LIMA — A $2.1 million railroad infrastructure project is being described as a “linchpin” to helping alleviate stationary trains blocking crossings, particularly on Lima’s east side.
Ohio Rail Development Commission Executive Director Matthew Dietrich outlined the details of the project Wednesday at Lima Mayor David Berger’s weekly news conference. The project centers around an interchange near Sugar Street where the north-south Indiana and Ohio railway an the east-west Chicago, Fort Wayne and Eastern railways intersect.
“It’s called the Sugar Street interlocking,” Dietrich said. “You can think of it as a traffic light. Right now, there’s just a stop sign, and we’re upgrading it to a modern traffic light.”
An interlocking is designed to use signals to prevent trains from colliding at intersections. Dietrich said the circuitry at the Sugar Street interlocking is antiquated and has been in need of replacement.

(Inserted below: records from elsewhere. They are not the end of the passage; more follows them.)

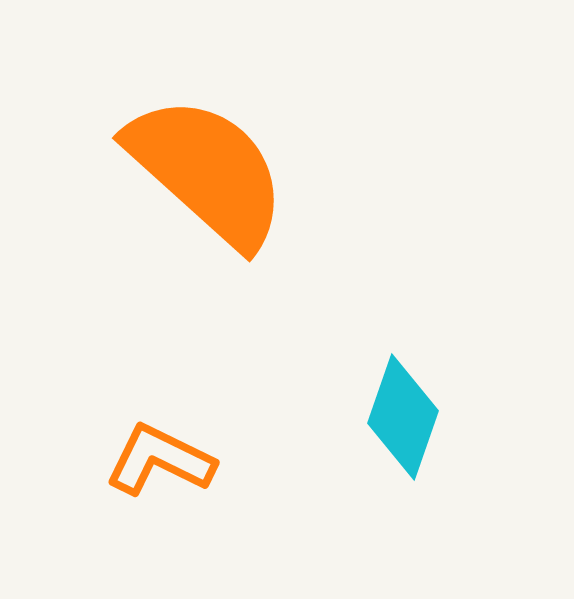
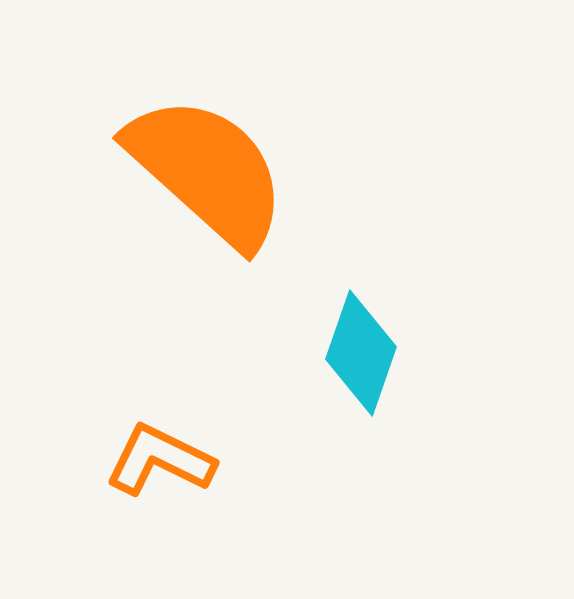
cyan diamond: moved 42 px left, 64 px up
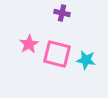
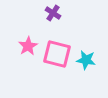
purple cross: moved 9 px left; rotated 21 degrees clockwise
pink star: moved 1 px left, 2 px down
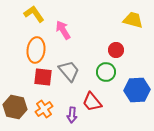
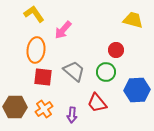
pink arrow: rotated 108 degrees counterclockwise
gray trapezoid: moved 5 px right; rotated 10 degrees counterclockwise
red trapezoid: moved 5 px right, 1 px down
brown hexagon: rotated 10 degrees counterclockwise
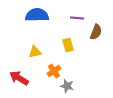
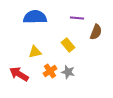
blue semicircle: moved 2 px left, 2 px down
yellow rectangle: rotated 24 degrees counterclockwise
orange cross: moved 4 px left
red arrow: moved 4 px up
gray star: moved 1 px right, 14 px up
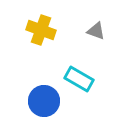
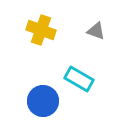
blue circle: moved 1 px left
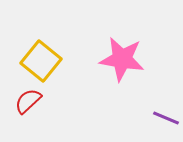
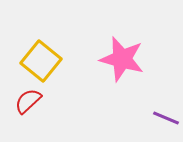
pink star: rotated 6 degrees clockwise
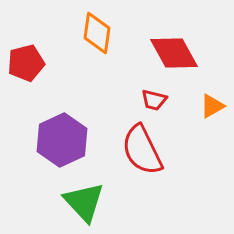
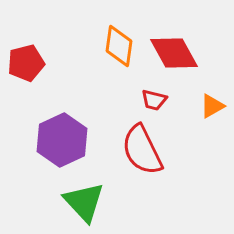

“There’s continuous problems and it results in backups,” he said. “Going south, it would affect East Wayne, North Street, High Street all the way down to Elm Street. On the east, it’s Pine, Jackson, Main, Elizabeth and West Streets. Whenever there’s a problem here, trains have to stop and back up.”
The installation of new circuitry would allow trains to notify the interlocking of their approach while still outside the city. In the event of another train blocking the interchange, that train can stop and wait while still outside city limits and away from crossings.
Additionally, the project would include installing a connection track in the northwest quadrant of the interchange, permitting easier transitions from one railway to the other.
“When we put all this together, it won’t solve all our congestion problems in the city of Lima and in Allen County, but it’s a good start,” Dietrich said. “It’s a linchpin project. If we get this fixed, then we can look at some of the other connection issues and address some of the other congestion issues.”
The commission had unsuccessfully attempted to obtain a grant for the project. However, the most recent transportation bill gave the commission additional financial flexibility to fund the installation.
Lima City Council will vote Monday on legislation to grant an easement of 0.1 acres of city-owned property for the project, which is set to begin in the fall and be completed either by the end of the year or next spring.